Work instruction:
Find the line with "80.0% | NA |" in the records below. Copy it and every line after it, up to and including the line with "72.1% | 32.8% |".

───── Extracted information ─────

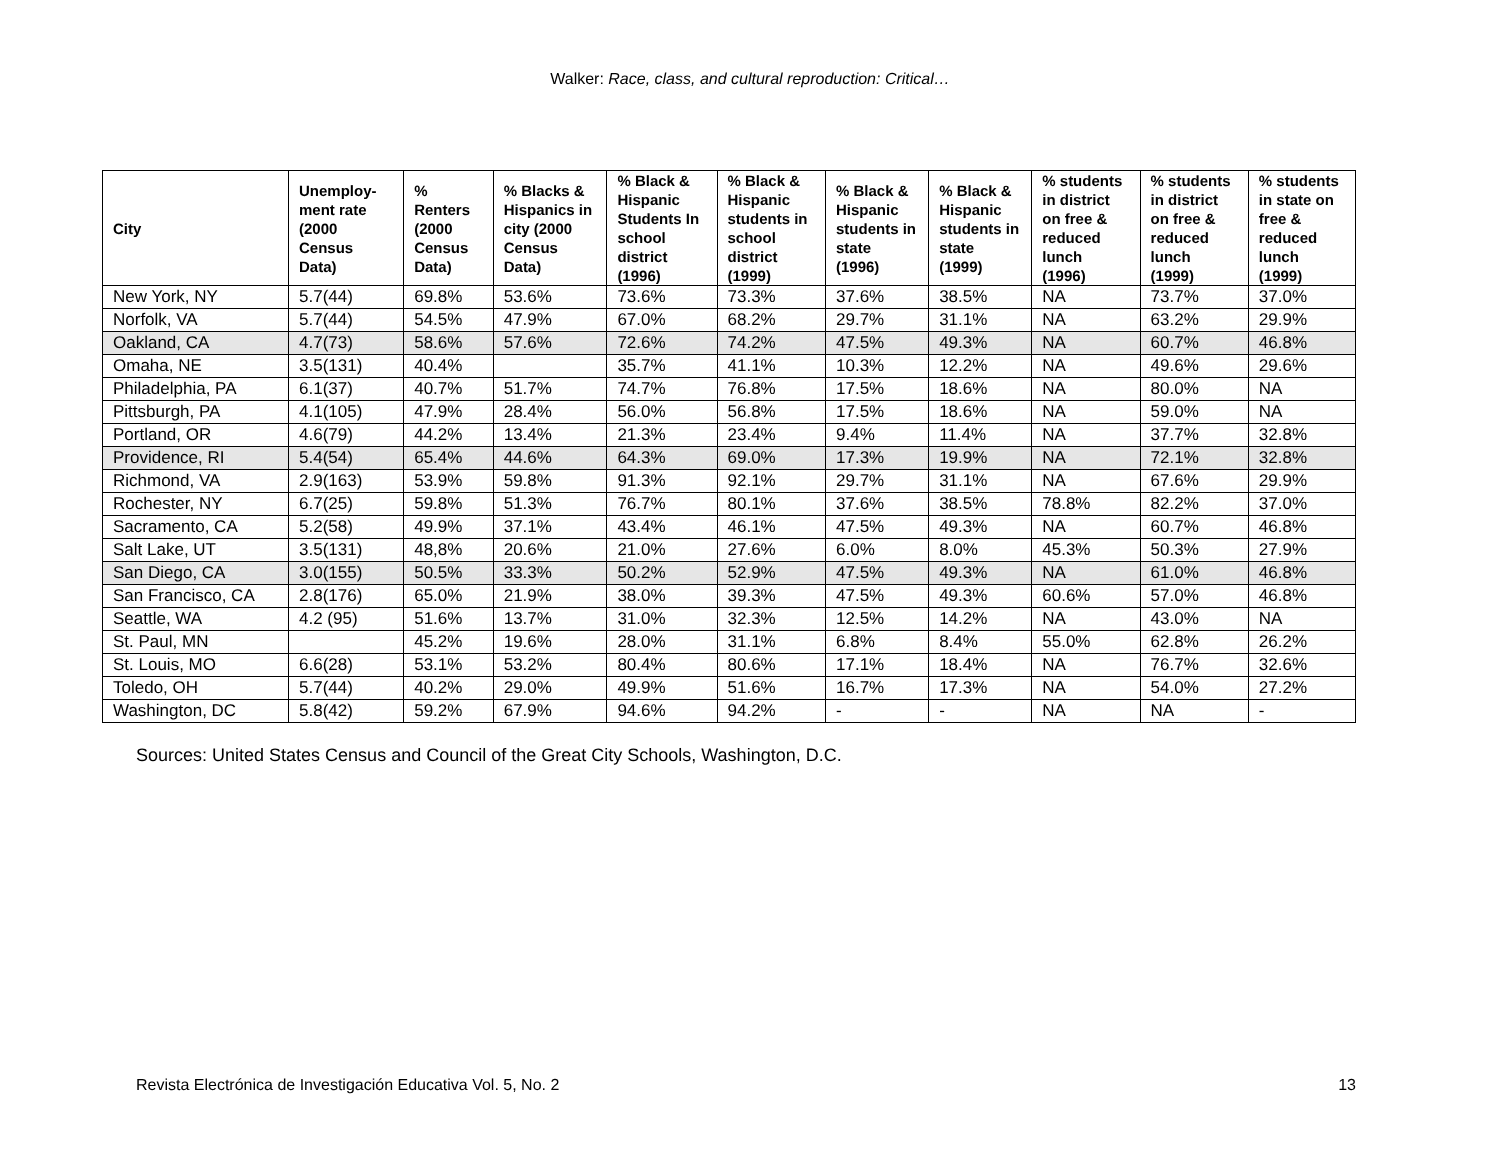Walker: Race, class, and cultural reproduction: Critical…
| City | Unemploy-ment rate (2000 Census Data) | % Renters (2000 Census Data) | % Blacks & Hispanics in city (2000 Census Data) | % Black & Hispanic Students In school district (1996) | % Black & Hispanic students in school district (1999) | % Black & Hispanic students in state (1996) | % Black & Hispanic students in state (1999) | % students in district on free & reduced lunch (1996) | % students in district on free & reduced lunch (1999) | % students in state on free & reduced lunch (1999) |
| --- | --- | --- | --- | --- | --- | --- | --- | --- | --- | --- |
| New York, NY | 5.7(44) | 69.8% | 53.6% | 73.6% | 73.3% | 37.6% | 38.5% | NA | 73.7% | 37.0% |
| Norfolk, VA | 5.7(44) | 54.5% | 47.9% | 67.0% | 68.2% | 29.7% | 31.1% | NA | 63.2% | 29.9% |
| Oakland, CA | 4.7(73) | 58.6% | 57.6% | 72.6% | 74.2% | 47.5% | 49.3% | NA | 60.7% | 46.8% |
| Omaha, NE | 3.5(131) | 40.4% | | 35.7% | 41.1% | 10.3% | 12.2% | NA | 49.6% | 29.6% |
| Philadelphia, PA | 6.1(37) | 40.7% | 51.7% | 74.7% | 76.8% | 17.5% | 18.6% | NA | 80.0% | NA |
| Pittsburgh, PA | 4.1(105) | 47.9% | 28.4% | 56.0% | 56.8% | 17.5% | 18.6% | NA | 59.0% | NA |
| Portland, OR | 4.6(79) | 44.2% | 13.4% | 21.3% | 23.4% | 9.4% | 11.4% | NA | 37.7% | 32.8% |
| Providence, RI | 5.4(54) | 65.4% | 44.6% | 64.3% | 69.0% | 17.3% | 19.9% | NA | 72.1% | 32.8% |
| Richmond, VA | 2.9(163) | 53.9% | 59.8% | 91.3% | 92.1% | 29.7% | 31.1% | NA | 67.6% | 29.9% |
| Rochester, NY | 6.7(25) | 59.8% | 51.3% | 76.7% | 80.1% | 37.6% | 38.5% | 78.8% | 82.2% | 37.0% |
| Sacramento, CA | 5.2(58) | 49.9% | 37.1% | 43.4% | 46.1% | 47.5% | 49.3% | NA | 60.7% | 46.8% |
| Salt Lake, UT | 3.5(131) | 48,8% | 20.6% | 21.0% | 27.6% | 6.0% | 8.0% | 45.3% | 50.3% | 27.9% |
| San Diego, CA | 3.0(155) | 50.5% | 33.3% | 50.2% | 52.9% | 47.5% | 49.3% | NA | 61.0% | 46.8% |
| San Francisco, CA | 2.8(176) | 65.0% | 21.9% | 38.0% | 39.3% | 47.5% | 49.3% | 60.6% | 57.0% | 46.8% |
| Seattle, WA | 4.2 (95) | 51.6% | 13.7% | 31.0% | 32.3% | 12.5% | 14.2% | NA | 43.0% | NA |
| St. Paul, MN | | 45.2% | 19.6% | 28.0% | 31.1% | 6.8% | 8.4% | 55.0% | 62.8% | 26.2% |
| St. Louis, MO | 6.6(28) | 53.1% | 53.2% | 80.4% | 80.6% | 17.1% | 18.4% | NA | 76.7% | 32.6% |
| Toledo, OH | 5.7(44) | 40.2% | 29.0% | 49.9% | 51.6% | 16.7% | 17.3% | NA | 54.0% | 27.2% |
| Washington, DC | 5.8(42) | 59.2% | 67.9% | 94.6% | 94.2% | - | - | NA | NA | - |
Sources: United States Census and Council of the Great City Schools, Washington, D.C.
Revista Electrónica de Investigación Educativa Vol. 5, No. 2 13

─────

Answer to the problem:
| Philadelphia, PA | 6.1(37) | 40.7% | 51.7% | 74.7% | 76.8% | 17.5% | 18.6% | NA | 80.0% | NA |
| Pittsburgh, PA | 4.1(105) | 47.9% | 28.4% | 56.0% | 56.8% | 17.5% | 18.6% | NA | 59.0% | NA |
| Portland, OR | 4.6(79) | 44.2% | 13.4% | 21.3% | 23.4% | 9.4% | 11.4% | NA | 37.7% | 32.8% |
| Providence, RI | 5.4(54) | 65.4% | 44.6% | 64.3% | 69.0% | 17.3% | 19.9% | NA | 72.1% | 32.8% |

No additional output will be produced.